Wie und wo muss informiert werden?

Gemäß § 9 Textilkennzeichnungsgesetz muss die Rohstoffgehaltsangabe leicht lesbar sein und ein einheitliches Schriftbild aufweisen. Andere als die vorgeschriebenen und zugelassenen Angaben gemäß §§ 3 bis 5, 8 Textilkennzeichnungsgesetz müssen gestalterisch deutlich abgesetzt werden. Dies dürfte auch für eine Darstellung im Internet gelten.

 

Die entsprechende Rohstoffgehaltsangabe muss gemäß § 10 Textilkennzeichnungsgesetz in deutlich erkennbarer Weise eingewebt oder an dem Textilerzeugnis angebracht sein. Üblich ist hier das sogenannte Wäscheschild. In diesem Zusammenhang wissen wir aus der Praxis, dass es immer wieder Probleme mit importierten Produkten gibt, in denen die entsprechenden Schilder nicht den Vorschriften entsprechen. Insofern ist bei Importen oder Eigenherstellung Vorsicht geboten.

Wie im Internet über das Textilkennzeichnungsgesetz informiert werden muss, ergibt sich aus einer Entscheidung des Landgerichtes Landau in der Pfalz vom 18.07.2005, Az.: HKO 29/05. Dort hatte ein Internetanbieter in seinem Internetshop ein Team-Set, d.h. die Zusammenstellung verschiedener Kleidungsstücke für eine Mannschaft angeboten ohne auf der betreffenden Seite eine Textilkennzeichnung anzubringen. Allerdings war jedes Teil des Sets verlinkt mit der Detailbeschreibung zum einzelnen Produkt. Dort fand sich eine korrekte Darstellung der Rohstoffe gemäß Textilkennzeichnungsgesetz.

 

Das Gericht hat diese Darstellung als nicht ausreichend erachtet. Nach Ansicht des Gerichtes reicht es nicht aus, wenn irgendwo in einem Katalog die erforderlichen Kennzeichnungen dargestellt sind. Vielmehr muss die Information dem Kunden leicht fallen und ins Auge springen. Auf der Angebotsseite des Sets selbst war die Kennzeichnung nicht enthalten. Es fehlte auch ein ausdrücklicher Hinweis, dass sich die Kennzeichnung bei der Darstellung der jeweiligen Einzelstücke befindet, mit der Folge, dass der Kunde nur mehr oder weniger zufällig auf die Rohstoffzusammensetzung stoßen konnte. In diesem Zusammenhang ist somit zu empfehlen, deutlich gestaltet auf die Rohstoffzusammensetzung hinzuweisen. Soweit in einem Internetshop auf der Artikelübersichtsseite das Produkt bereits in den Warenkorb gelegt werden kann, ist zu empfehlen, dass bereits hier über die Rohstoffzusammensetzung informiert wird. Auf jeden Fall sollte dies jedoch deutlich gestaltet auf der Artikeldetailseite erfolgen

 

 

Wann ist eine Rohstoffgehaltsangabe nicht erforderlich?

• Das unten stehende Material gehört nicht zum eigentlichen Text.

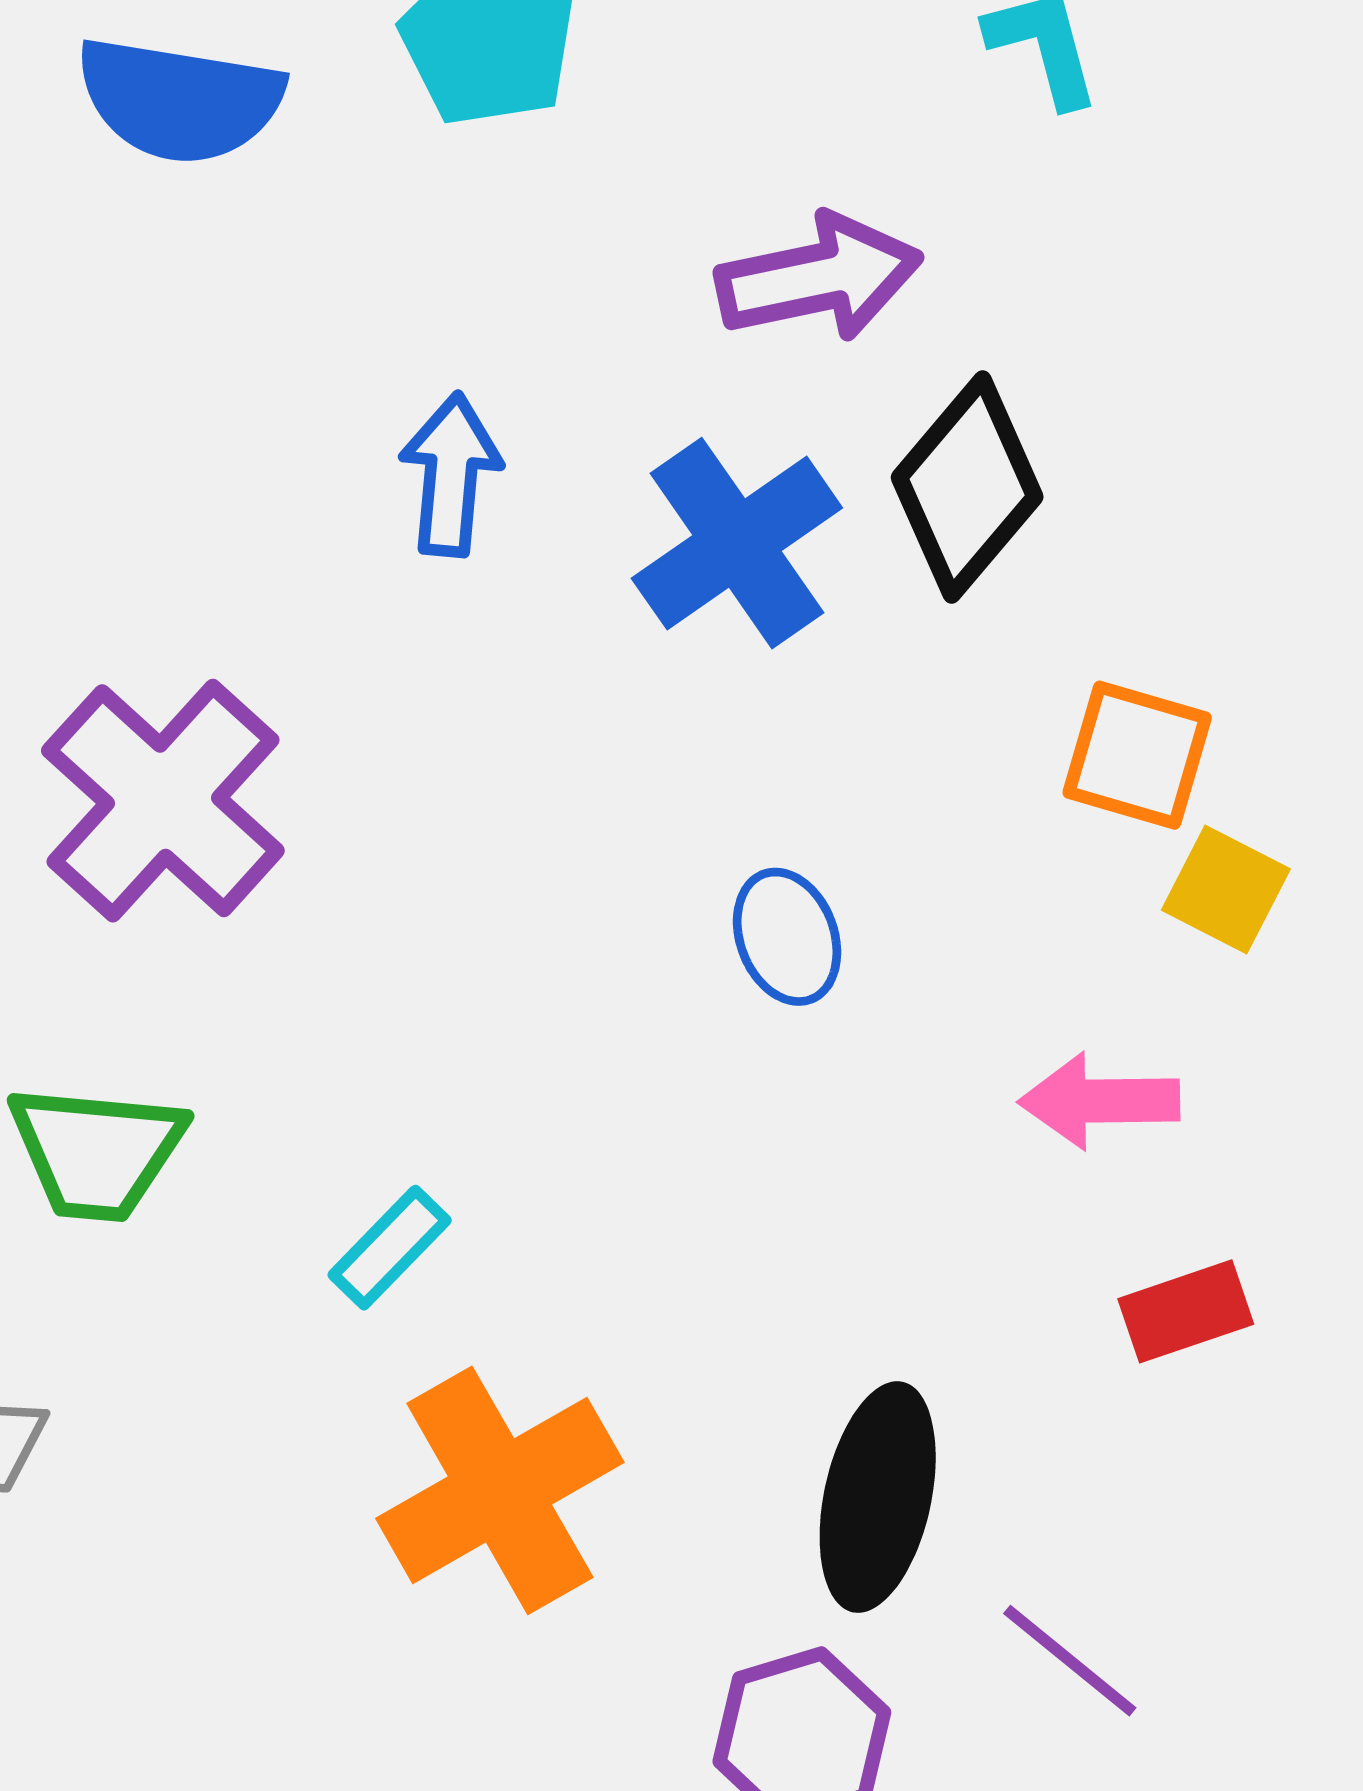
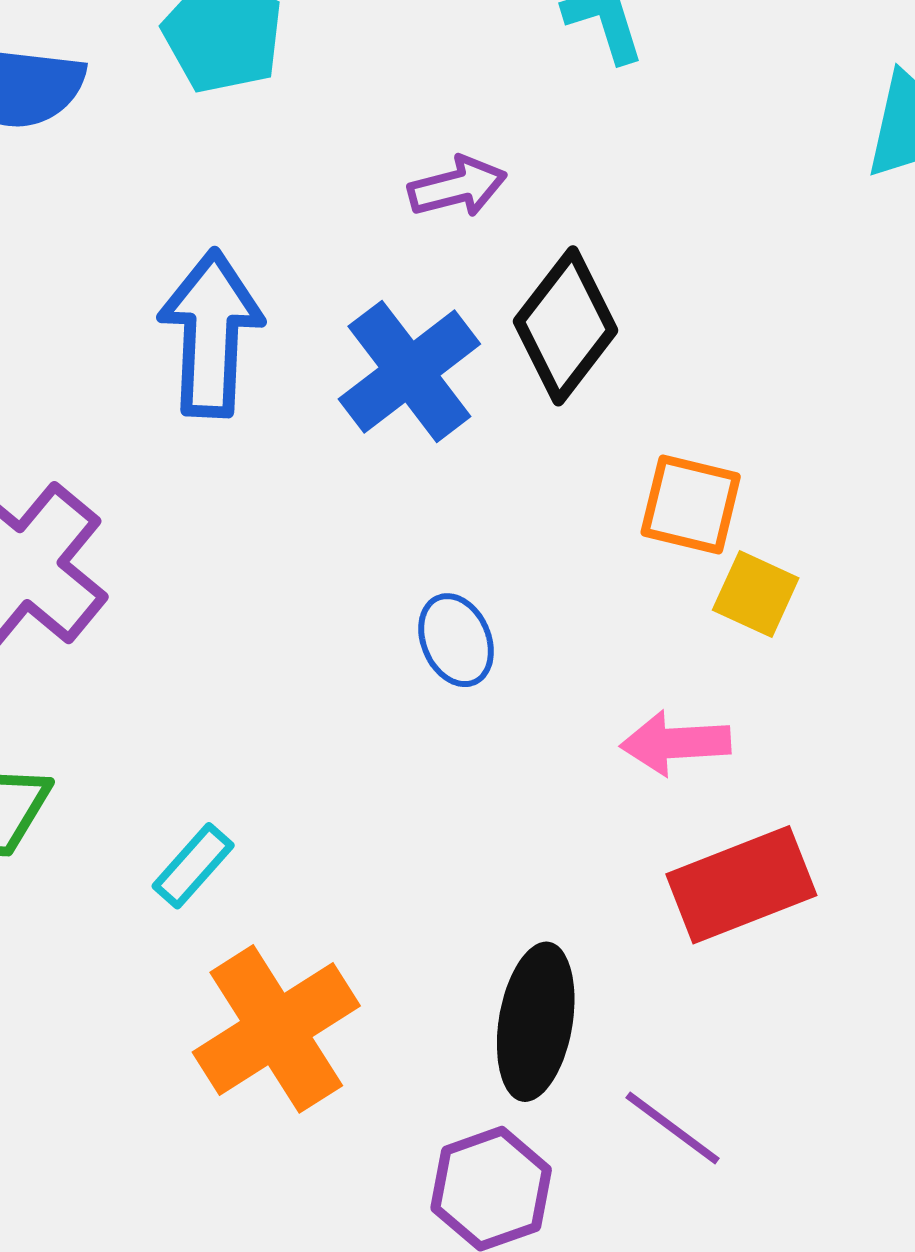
purple arrow: (819, 278) -> (457, 187), size x0.7
blue arrow: (451, 475) -> (211, 333), size x1.5
red rectangle: (1186, 1311) -> (741, 885), size x1.6

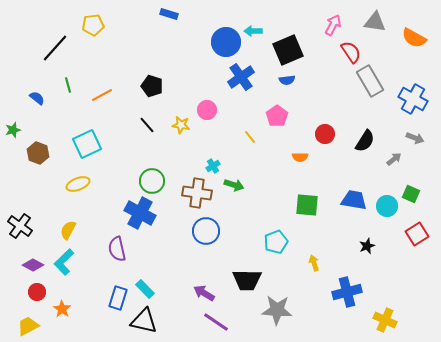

§ 11 Abs. 2 Textilkennzeichnungsgesetz verweist auf die Anlage 3. Dort sind Produkte genannt, die nicht mit einer Rohstoffgehaltsangabe versehen werden müssen. Neben eher seltenen Produkten wie Hemdsärmelhalter, Kaffee- und Teewärmer, Schutzärmel, Muffe, künstlichen Blumen oder Eierwärmern sind in der Praxis folgende Produkte wohl häufiger. Gebrauchte konfektionierte Textilerzeugnisse müssen nicht gekennzeichnet werden. Diese müssen jedoch ausdrücklich als solche (somit als gebraucht) gekennzeichnet werden. Keine Kennzeichnungspflicht besteht ebenfalls bei Reißverschlüssen, Spielzeug, textile Teile von Schuhen, ausgenommen das wärmende Futter, Decken von einer Oberfläche von weniger als 500 cm2, Topflappen, Sportschutzartikel, ausgenommen Handschuhe sowie Bestattungsartikel, Segel, Textilerzeugnisse für Tiere sowie Fahnen und Banner.

 

Neben wettbewerbsrechtlichen Problemen sieht § 14 des Textilkennzeichnungsgesetzes vor, dass ein Verstoß gegen das Gesetz mit einer Geldbuße bis zu 5.000,00 Euro geahndet werden kann.